— Start —
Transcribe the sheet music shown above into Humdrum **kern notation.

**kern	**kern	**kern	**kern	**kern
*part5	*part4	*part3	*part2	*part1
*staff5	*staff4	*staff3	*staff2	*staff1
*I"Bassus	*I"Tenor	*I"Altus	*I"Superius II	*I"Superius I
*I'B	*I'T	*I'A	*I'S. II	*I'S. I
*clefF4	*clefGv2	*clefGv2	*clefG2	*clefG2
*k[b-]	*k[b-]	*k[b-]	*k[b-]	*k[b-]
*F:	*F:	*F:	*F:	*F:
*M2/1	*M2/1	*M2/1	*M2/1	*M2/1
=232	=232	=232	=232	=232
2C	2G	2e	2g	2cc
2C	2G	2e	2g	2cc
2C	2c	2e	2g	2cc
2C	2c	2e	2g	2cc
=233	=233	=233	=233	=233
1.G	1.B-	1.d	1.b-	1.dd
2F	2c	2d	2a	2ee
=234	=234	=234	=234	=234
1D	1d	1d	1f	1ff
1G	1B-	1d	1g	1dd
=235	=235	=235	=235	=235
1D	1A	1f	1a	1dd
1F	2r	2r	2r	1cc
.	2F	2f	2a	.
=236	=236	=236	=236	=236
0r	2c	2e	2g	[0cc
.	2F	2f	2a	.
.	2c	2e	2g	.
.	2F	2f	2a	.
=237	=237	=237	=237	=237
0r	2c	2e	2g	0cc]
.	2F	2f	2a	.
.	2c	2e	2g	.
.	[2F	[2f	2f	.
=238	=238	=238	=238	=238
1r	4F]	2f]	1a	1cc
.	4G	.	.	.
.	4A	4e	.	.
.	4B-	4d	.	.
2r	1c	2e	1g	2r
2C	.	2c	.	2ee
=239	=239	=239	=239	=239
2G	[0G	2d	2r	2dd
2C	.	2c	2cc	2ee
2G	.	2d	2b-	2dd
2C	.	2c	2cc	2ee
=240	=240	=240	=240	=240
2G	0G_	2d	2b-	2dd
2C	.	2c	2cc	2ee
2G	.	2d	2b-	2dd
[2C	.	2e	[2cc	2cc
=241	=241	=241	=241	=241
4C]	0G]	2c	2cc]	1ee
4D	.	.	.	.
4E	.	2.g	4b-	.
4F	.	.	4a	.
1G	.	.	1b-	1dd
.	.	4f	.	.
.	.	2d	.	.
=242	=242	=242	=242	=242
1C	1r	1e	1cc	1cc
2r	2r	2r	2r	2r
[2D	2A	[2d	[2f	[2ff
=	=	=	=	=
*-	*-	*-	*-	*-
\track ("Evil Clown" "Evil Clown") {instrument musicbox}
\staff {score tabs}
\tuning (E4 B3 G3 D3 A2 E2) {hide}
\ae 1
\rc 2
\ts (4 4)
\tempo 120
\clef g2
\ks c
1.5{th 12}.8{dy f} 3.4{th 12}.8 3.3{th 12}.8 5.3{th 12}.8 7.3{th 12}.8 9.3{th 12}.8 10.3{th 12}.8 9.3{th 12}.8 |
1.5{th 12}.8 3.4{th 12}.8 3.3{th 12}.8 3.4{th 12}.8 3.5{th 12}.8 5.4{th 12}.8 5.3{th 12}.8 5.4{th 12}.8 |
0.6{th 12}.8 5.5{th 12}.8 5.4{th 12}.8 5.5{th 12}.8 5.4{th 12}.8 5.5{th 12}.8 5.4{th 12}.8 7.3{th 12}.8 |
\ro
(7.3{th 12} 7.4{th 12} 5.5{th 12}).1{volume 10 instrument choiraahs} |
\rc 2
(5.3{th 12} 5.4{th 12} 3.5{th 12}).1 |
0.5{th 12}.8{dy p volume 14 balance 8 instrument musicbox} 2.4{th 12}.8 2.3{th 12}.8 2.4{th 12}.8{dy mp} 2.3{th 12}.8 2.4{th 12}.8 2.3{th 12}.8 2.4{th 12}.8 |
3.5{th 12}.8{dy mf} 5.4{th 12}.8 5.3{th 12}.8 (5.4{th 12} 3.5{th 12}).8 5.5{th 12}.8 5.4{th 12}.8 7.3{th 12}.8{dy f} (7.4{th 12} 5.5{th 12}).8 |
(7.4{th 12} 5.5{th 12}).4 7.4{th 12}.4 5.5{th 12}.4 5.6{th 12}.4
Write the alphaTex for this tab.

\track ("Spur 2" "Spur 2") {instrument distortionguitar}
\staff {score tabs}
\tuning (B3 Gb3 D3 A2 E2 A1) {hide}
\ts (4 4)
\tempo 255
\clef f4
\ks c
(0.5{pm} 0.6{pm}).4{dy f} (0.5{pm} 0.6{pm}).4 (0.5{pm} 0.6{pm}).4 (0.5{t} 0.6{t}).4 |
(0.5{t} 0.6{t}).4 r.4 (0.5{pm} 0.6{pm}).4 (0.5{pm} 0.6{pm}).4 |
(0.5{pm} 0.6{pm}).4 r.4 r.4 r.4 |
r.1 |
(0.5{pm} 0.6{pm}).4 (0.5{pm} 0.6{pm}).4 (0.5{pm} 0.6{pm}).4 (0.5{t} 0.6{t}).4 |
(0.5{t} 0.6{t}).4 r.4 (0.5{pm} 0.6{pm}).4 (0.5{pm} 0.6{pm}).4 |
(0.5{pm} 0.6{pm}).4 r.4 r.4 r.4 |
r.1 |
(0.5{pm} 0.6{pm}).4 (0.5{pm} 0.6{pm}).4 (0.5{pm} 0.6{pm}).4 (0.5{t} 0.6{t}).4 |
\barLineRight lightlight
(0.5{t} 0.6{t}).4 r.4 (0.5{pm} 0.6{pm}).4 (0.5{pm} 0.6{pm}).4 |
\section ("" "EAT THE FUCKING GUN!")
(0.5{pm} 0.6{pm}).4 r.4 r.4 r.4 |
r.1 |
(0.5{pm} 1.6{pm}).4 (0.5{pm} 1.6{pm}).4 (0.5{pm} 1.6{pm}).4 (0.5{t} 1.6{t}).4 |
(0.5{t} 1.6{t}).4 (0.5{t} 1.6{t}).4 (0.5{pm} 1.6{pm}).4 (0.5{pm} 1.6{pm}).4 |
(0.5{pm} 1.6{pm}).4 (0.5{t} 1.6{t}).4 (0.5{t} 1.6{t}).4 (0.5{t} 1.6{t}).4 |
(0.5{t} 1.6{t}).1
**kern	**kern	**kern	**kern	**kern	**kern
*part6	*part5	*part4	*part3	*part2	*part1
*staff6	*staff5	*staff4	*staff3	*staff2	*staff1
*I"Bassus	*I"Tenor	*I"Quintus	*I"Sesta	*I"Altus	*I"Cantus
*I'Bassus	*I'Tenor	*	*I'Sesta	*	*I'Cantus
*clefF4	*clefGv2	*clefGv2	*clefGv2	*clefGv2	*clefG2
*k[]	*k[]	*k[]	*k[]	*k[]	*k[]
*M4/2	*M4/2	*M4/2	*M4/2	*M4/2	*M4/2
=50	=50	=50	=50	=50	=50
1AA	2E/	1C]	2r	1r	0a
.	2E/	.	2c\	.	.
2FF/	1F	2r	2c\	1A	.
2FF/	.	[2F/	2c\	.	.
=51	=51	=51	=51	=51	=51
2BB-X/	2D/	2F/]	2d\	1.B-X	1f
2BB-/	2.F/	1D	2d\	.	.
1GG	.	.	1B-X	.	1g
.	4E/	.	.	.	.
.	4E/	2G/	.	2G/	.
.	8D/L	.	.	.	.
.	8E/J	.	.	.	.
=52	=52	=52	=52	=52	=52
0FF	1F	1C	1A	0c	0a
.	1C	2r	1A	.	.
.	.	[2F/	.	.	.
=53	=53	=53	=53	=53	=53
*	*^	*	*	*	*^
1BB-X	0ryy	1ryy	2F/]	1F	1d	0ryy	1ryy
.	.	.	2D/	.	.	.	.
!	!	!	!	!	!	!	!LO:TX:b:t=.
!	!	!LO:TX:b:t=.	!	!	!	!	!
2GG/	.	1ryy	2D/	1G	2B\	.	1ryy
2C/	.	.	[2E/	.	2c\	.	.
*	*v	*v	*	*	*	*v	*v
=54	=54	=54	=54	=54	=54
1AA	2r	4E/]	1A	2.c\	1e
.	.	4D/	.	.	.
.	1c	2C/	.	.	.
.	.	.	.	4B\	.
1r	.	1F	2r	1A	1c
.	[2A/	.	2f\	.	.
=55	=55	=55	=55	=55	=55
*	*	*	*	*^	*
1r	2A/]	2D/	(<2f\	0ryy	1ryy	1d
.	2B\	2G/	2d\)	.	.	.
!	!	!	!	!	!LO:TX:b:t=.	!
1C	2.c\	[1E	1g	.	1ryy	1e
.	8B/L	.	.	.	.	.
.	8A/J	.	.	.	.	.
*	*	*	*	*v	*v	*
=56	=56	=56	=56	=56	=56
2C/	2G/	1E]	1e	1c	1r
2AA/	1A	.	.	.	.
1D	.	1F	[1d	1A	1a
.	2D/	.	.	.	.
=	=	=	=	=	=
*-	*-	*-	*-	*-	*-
— End —
- _What to produce_
Pull out every line of the data above that contains the string "musicbox", matching case exactly.

- _Solved exercise_
\track ("Evil Clown" "Evil Clown") {instrument musicbox}
0.5{th 12}.8{dy p volume 14 balance 8 instrument musicbox} 2.4{th 12}.8 2.3{th 12}.8 2.4{th 12}.8{dy mp} 2.3{th 12}.8 2.4{th 12}.8 2.3{th 12}.8 2.4{th 12}.8 |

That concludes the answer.